(Exercise requirements) Write out the text of the material below again word for word, line by line, and leave the pictures out of your answer.

== Provided material ==

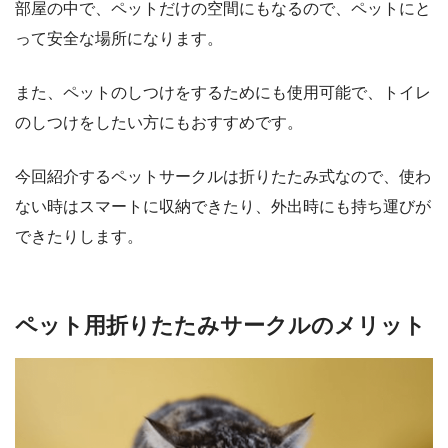
部屋の中で、ペットだけの空間にもなるので、ペットにと
って安全な場所になります。
また、ペットのしつけをするためにも使用可能で、トイレ
のしつけをしたい方にもおすすめです。
今回紹介するペットサークルは折りたたみ式なので、使わ
ない時はスマートに収納できたり、外出時にも持ち運びが
できたりします。
ペット用折りたたみサークルのメリット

===

(Response box)
部屋の中で、ペットだけの空間にもなるので、ペットにと
って安全な場所になります。
また、ペットのしつけをするためにも使用可能で、トイレ
のしつけをしたい方にもおすすめです。
今回紹介するペットサークルは折りたたみ式なので、使わ
ない時はスマートに収納できたり、外出時にも持ち運びが
できたりします。
ペット用折りたたみサークルのメリット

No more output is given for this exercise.